葛飾北斎は89歳没で、富岡鉄斎は87歳没ですが、死の間際まで新しい仕事を世に問い続けました。しかし文学者では長寿がプラスに働いた作家は少ないです。最近では97歳で亡くなった俳句作家の永田耕衣さんくらいでしょうか。
最後まで現役だった作家の特徴は、捨て去りながら前に進んだことにあるように思います。世界で、あるいは自分の中で何が完成し、何が終わってしまったのかを正確に見切り、新しい表現領域へと貪欲に突き進んでいったのです。

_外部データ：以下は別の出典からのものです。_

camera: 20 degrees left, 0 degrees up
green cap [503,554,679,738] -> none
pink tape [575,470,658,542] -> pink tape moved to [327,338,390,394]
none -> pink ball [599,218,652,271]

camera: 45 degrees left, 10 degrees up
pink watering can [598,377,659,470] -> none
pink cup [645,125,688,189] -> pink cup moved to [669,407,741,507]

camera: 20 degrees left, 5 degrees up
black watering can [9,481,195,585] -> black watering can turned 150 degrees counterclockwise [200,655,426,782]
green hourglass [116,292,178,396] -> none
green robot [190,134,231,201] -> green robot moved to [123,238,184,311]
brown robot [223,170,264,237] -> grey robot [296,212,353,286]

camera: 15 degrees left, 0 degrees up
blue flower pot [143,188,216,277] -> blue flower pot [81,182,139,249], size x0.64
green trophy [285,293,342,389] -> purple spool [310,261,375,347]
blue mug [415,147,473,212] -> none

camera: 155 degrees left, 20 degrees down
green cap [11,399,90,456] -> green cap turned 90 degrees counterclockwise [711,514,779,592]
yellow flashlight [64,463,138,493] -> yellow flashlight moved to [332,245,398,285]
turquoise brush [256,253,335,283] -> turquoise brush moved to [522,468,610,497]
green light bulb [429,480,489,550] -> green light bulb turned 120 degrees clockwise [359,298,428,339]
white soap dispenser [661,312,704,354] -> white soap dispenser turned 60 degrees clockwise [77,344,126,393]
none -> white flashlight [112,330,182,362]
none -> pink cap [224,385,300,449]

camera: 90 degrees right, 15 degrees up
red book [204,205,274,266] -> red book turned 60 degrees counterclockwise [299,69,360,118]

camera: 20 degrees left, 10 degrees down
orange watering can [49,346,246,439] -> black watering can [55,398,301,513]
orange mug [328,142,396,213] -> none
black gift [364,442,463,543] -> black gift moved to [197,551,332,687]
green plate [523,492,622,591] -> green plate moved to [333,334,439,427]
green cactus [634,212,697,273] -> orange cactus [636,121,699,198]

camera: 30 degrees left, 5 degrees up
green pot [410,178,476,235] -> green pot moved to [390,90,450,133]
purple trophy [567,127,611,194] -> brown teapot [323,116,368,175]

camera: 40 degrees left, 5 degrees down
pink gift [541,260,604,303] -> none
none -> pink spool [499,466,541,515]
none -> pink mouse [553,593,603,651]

肉体は在るのに表現が終わってしまうことほど辛いことはないと思います。動物的な勘やちょっとばかりの才能では長寿を生き抜けないでしょうね。北斎や鉄斎、耕衣は確かに努力の人たちでした。しかし努力の方向性が正しかったことが、年老いても創造性を維持できた理由だと思います。彼らは自己の芸術に対して透徹したヴィジョンを持っていたと思います。
PS.
フェンシングの銀メダルと、卓球団体の銀メダル以上の確定、おめでたうっ!!!。陸上や水泳などのプリミティブな競技と違って、技を競う競技の奥深さと難しさを見せつけられた思いです。卓球女子団体選手には、あと一つ、素晴らしい闘いをしていただきたいと思います。